What is the biggest threat to business in 2019? Is it escalating trade wars, global economic meltdown, nuclear war, or perhaps environmental calamity? Try again. The biggest threat to business is cybercrime.
Cybercrime is rampant, with worldwide costs expected to double from $3 trillion in 2015 to $6 trillion by 2021. And it is not just Fortune 500 companies that are paying the bill. Small businesses are in the crosshairs and they are losing the fight against cybercrime because they are:
1. Underestimating Risk: “My business is too small to be a target of cybercrime”
Many small business owners make the erroneous assumption that cybercrime affects only big business and that their small enterprise is not even a blimp on the radar of threat actors. An industry survey from 2017 found that a whopping 45% of small business owners do not think they are at risk.
In reality however, small businesses are increasingly being targeted by cybercriminals and already about 50% of all security breaches occur at small businesses. Small businesses have a 47% chance of experiencing a cyberattack at least once in 12 months, and a 21% chance of being hit multiple times.
2. Lacking cybersecurity expertise
Even if small businesses understand that cybercriminals are out to get them, they usually do not have the resources to keep an IT security expert on staff. A recent survey found that only 30% of small and medium businesses (SMBs) employed someone with this role, while 52% of surveyed businesses had staff members sharing cybersecurity responsibilities next to their main jobs. Defending against cyber threats is obviously a lot tougher without a security specialist on the payroll.
3. Using outdated, unpatched software
The limited resources of most small businesses also result in many of them relying on outdated software that is not being patched against known vulnerabilities, either because proper patch management is not a priority within the organization, or because the software manufacturer has dropped support for the archaic products being used.
4. Unprepared and unwilling to learn (not even the hard way)
Even if small business owners understand that their companies are potential targets for cybercrime, they often fail to put in place a proper cybersecurity strategy. A recent industry survey found that almost 3 out of 4 SMBs were not prepared to deal with the cybersecurity risks they faced.
To make things worse, almost two-thirds of small businesses do not improve their cybersecurity strategy even after they have suffered a cyberattack.
5. Failing to provide employee cybersecurity training
Despite the current cybercrime boom, many companies still fail to provide adequate cybersecurity training for their employees. Small businesses are even less likely to invest in teaching employees to stay safe from criminals lurking in cyberspace, as they lack the staff to provide cybersecurity training and are reluctant to invest in specialized training programs. Consequently, employees are the leading cause of cybersecurity breaches at small businesses, instead of being part of their defense, which they should be.
6. Struggling with Identity and Access Management
The risk posed by employees with little cybersecurity awareness is often exacerbated in small businesses because they, like bigger businesses, are not properly managing privileged accounts. As a result, employees are often given unnecessary access to confidential information that could be compromised if they fall victim to a cyberattack.

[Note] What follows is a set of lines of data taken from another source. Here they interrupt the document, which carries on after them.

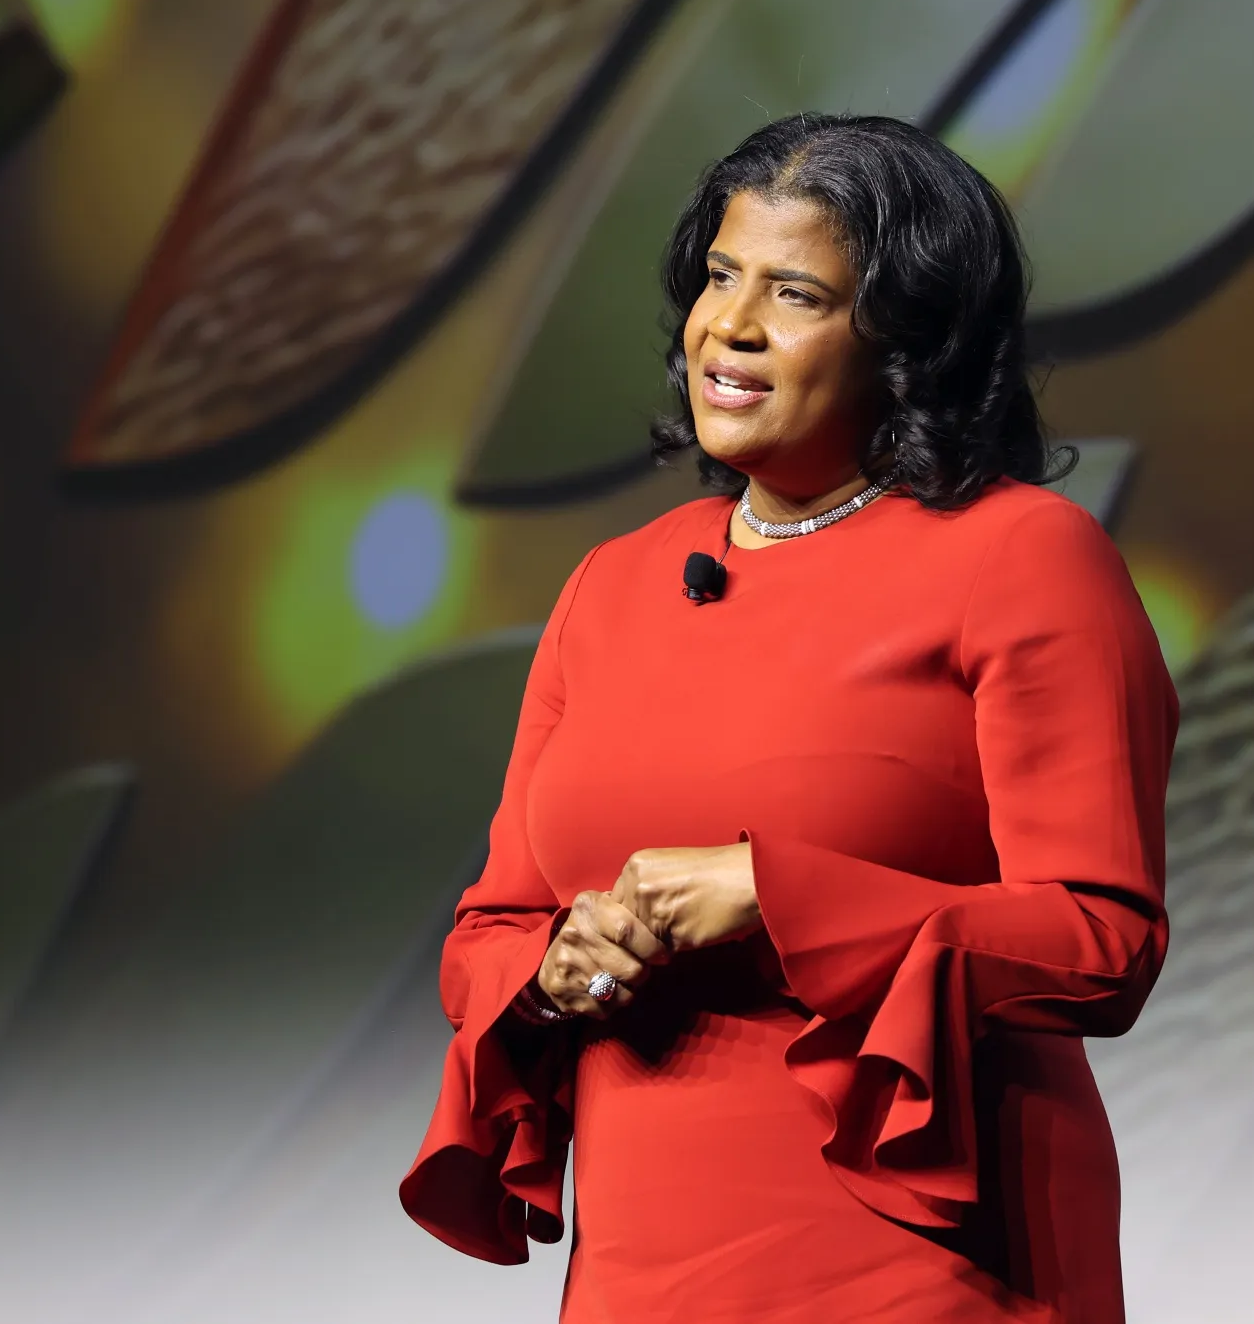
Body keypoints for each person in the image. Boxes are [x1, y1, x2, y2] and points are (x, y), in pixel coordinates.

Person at [398, 113, 1178, 1323]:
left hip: (922, 1260)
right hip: (638, 1267)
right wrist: (552, 969)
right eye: (719, 277)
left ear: (905, 340)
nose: (731, 325)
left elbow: (1099, 944)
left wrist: (780, 896)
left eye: (795, 294)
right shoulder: (611, 584)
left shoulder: (1024, 557)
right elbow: (484, 934)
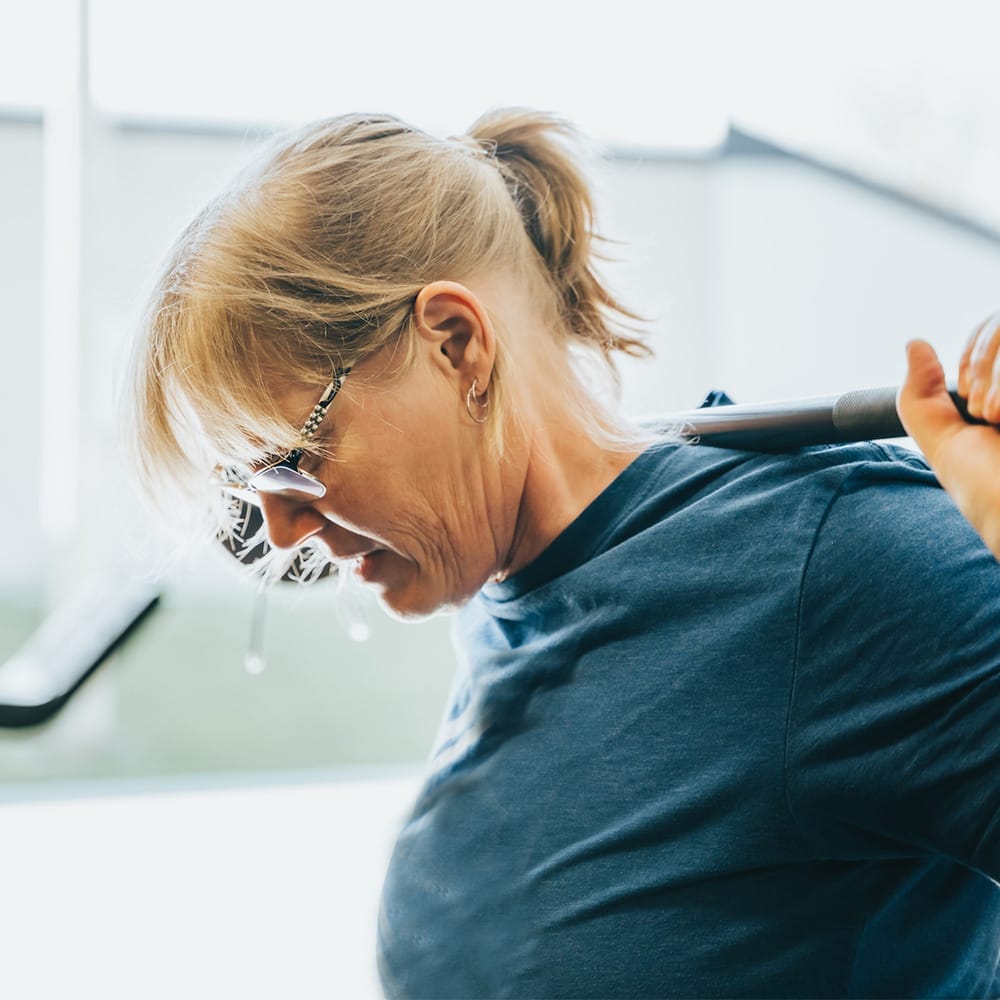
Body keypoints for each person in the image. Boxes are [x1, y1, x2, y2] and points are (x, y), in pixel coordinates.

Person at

A recent study found that 70% of businesses also fail to adequately limit third-party access, while, 55% of businesses do not revoke privileged access when a (disgruntled) employee leaves the company, putting the business further at risk.
7. Lacking resilience
Security breaches tend to have more far reaching consequences for small businesses than is true for larger corporations, as they have fewer resources they can utilize to recover from a cyberattack. In 2017, the cost of a cybersecurity incident for SMBs averaged $120,000. The financial cost of a data breach or a ransomware attack may therefore be enough to put a small company out of business. And even if that doesn’t happen, reputational damage might just do the trick by hampering business in the long term.
8. Being hit with targeted and sophisticated attacks
Cybercrime is on the rise in both quantitative and qualitative terms, meaning that businesses of all sizes are facing more threats and that those threats are becoming increasingly advanced. Cyberattacks involve more and more planning, increasingly complex malware, and higher levels of psychological manipulation, known as social engineering, to deceive victims.
To make things worse, small businesses are lagging behind when it comes to investing in protective measures like proper password management and the adoption of multi-factor authentication (MFA).
9. Facing cybercrime-as-a-service
Another worrying trend for small businesses is the emergence of a massive cybercrime economy across the Dark Web, built around cybercrime organizations providing criminal services. Cybercrime-as-a-service covers things like the exchange of stolen data, money laundering services, cybercriminals for hire, the sale of phishing, ransomware and other malware tools with instructions, known as “kits”. Some of these are offered as subscriptions that include software patches and customer service.
Cybercrime-as-a-service allows expert hackers to earn over $166,000 a month, and enables virtually anyone with an internet connection to become a cybercriminal.
10. Not purchasing cybercrime insurance
All things considered, cybercrime is clearly a critical threat to small companies. A serious security breach can easily mean bankruptcy for a small firm, especially because only 21% of small enterprises are covered by a specific insurance policy for cybersecurity incidents. This effectively means that in the midst of a growing cybercrime epidemic, 4 out of 5 small business owners are operating on little more than a wing and a prayer.